WHAT THE EXERCISE ASKS: Write out the records below again, switching every "Source code" to "Source text" and leaving all else untouched.

DATA SECTION:
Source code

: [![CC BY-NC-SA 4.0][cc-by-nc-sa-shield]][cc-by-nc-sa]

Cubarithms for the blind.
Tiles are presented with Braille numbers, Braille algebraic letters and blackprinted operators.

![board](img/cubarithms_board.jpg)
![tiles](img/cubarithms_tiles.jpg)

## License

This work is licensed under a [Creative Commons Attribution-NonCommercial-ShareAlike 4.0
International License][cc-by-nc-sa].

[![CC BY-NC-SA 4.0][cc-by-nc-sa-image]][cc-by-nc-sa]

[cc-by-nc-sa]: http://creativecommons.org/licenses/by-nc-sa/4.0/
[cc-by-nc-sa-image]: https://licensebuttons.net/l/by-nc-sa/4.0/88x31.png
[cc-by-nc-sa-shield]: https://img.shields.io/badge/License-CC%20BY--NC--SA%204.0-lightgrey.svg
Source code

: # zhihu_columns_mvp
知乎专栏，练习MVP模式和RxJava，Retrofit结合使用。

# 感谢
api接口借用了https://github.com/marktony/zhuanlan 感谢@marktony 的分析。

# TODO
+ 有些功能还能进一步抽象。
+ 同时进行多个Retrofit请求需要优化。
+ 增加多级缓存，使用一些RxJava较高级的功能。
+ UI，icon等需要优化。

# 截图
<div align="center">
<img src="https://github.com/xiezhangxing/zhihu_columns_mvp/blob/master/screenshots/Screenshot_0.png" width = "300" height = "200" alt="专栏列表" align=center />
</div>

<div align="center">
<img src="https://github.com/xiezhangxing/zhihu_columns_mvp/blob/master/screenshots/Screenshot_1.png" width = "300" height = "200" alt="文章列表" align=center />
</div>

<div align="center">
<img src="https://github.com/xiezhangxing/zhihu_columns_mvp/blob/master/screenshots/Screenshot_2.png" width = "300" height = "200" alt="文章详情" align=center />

OUTPUT OF THE TASK:
Source text

: [![CC BY-NC-SA 4.0][cc-by-nc-sa-shield]][cc-by-nc-sa]

Cubarithms for the blind.
Tiles are presented with Braille numbers, Braille algebraic letters and blackprinted operators.

![board](img/cubarithms_board.jpg)
![tiles](img/cubarithms_tiles.jpg)

## License

This work is licensed under a [Creative Commons Attribution-NonCommercial-ShareAlike 4.0
International License][cc-by-nc-sa].

[![CC BY-NC-SA 4.0][cc-by-nc-sa-image]][cc-by-nc-sa]

[cc-by-nc-sa]: http://creativecommons.org/licenses/by-nc-sa/4.0/
[cc-by-nc-sa-image]: https://licensebuttons.net/l/by-nc-sa/4.0/88x31.png
[cc-by-nc-sa-shield]: https://img.shields.io/badge/License-CC%20BY--NC--SA%204.0-lightgrey.svg
Source text

: # zhihu_columns_mvp
知乎专栏，练习MVP模式和RxJava，Retrofit结合使用。

# 感谢
api接口借用了https://github.com/marktony/zhuanlan 感谢@marktony 的分析。

# TODO
+ 有些功能还能进一步抽象。
+ 同时进行多个Retrofit请求需要优化。
+ 增加多级缓存，使用一些RxJava较高级的功能。
+ UI，icon等需要优化。

# 截图
<div align="center">
<img src="https://github.com/xiezhangxing/zhihu_columns_mvp/blob/master/screenshots/Screenshot_0.png" width = "300" height = "200" alt="专栏列表" align=center />
</div>

<div align="center">
<img src="https://github.com/xiezhangxing/zhihu_columns_mvp/blob/master/screenshots/Screenshot_1.png" width = "300" height = "200" alt="文章列表" align=center />
</div>

<div align="center">
<img src="https://github.com/xiezhangxing/zhihu_columns_mvp/blob/master/screenshots/Screenshot_2.png" width = "300" height = "200" alt="文章详情" align=center />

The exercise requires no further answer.